Les acteurs privés utilisent-ils aussi le droit pour faire taire leurs contradicteurs ?

Oui, c’est ce qu’on appelle les procédures-bâillons. Les entreprises déposent des recours en justice contre les Soulèvements de la terre ou contre Greenpeace pour non-respect du droit de propriété, pour dégradation des biens… Ces associations, qui ont des moyens financiers limités, sont condamnées à payer des dommages et intérêts élevés et se retrouvent de fait bâillonnées : elles n’ont plus les moyens de parler, de mener des campagnes. Le même phénomène se produit d’ailleurs aussi à l’initiative de l’État. Celui-ci a par exemple retiré à l’association Anticor son habilitation à se porter partie civile dans des procès, alors qu’elle joue un rôle capital dans la lutte contre la corruption. On assiste à une montée en puissance d’une contestation multiforme : les agriculteurs, les Gilets jaunes, les étudiants… L’État fait tout pour que cette contestation ne déborde pas, avec toujours la peur de Mai 68 en tête. Le problème est que si une association comme Anticor est affaiblie – alors qu’elle se place sur le terrain du droit et de la justice –, le combat contre la corruption risque de prendre des voies plus violentes.

Comment voyez-vous l’évolution de la liberté d’expression en France à l’avenir ?

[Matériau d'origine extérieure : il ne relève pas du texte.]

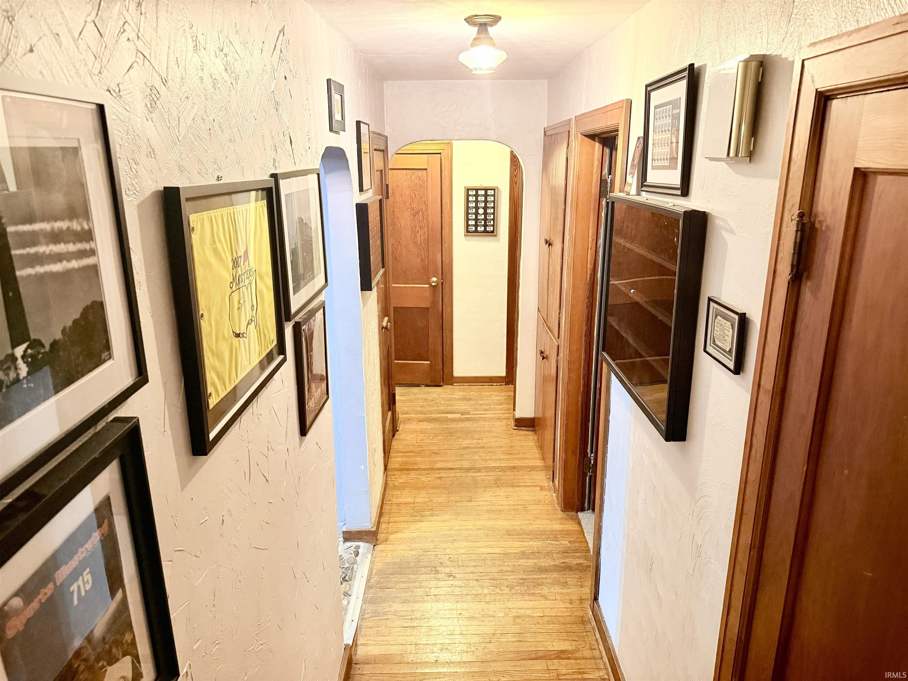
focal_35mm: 24
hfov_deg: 71.6
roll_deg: +0.3
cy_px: 340
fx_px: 630
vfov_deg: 56.8
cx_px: 454
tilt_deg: -15.7
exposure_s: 1/60
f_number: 1.78
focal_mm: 6.76
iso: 500
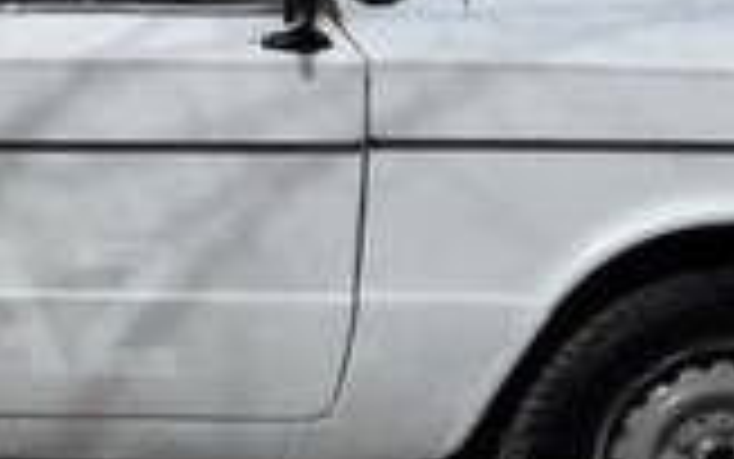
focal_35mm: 120
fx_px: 2401
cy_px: 308
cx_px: -284
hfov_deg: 16.2
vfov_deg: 10.9
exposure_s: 1/2933
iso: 40
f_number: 1.9
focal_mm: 3.7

La pente actuelle nous conduit, sans qu’on s’en aperçoive, vers un État sécuritaire du point de vue de la liberté d’expression. Plus la crise de la démocratie représentative va être manifeste, plus les inégalités seront criantes, plus la crise environnementale sera évidente… plus les citoyens voudront exprimer leur mécontentement, et plus on voudra les rendre muets. À mes yeux, il existe néanmoins trois lieux de résistance, susceptibles de freiner ce glissement : les juges, la presse et les universités – avec le principe d’indépendance universitaire. C’est d’ailleurs pour cela qu’on essaie de remettre en cause l’indépendance des juges ; c’est pour cela qu’autant de menaces pèsent sur la liberté de la presse – sans compter la mainmise croissante de milliardaires sur les médias. Et c’est pour cela qu’on essaie de remettre en cause la liberté des universitaires, par exemple dans le choix de leurs sujets de recherche. Des entreprises arrivent et disent : « Si vous travaillez sur ce thème, on vous accorde 20 000 euros », tandis que des étudiants qui font leur thèse sur d’autres sujets ne sont pas du tout financés. Le risque est celui de la censure indirecte.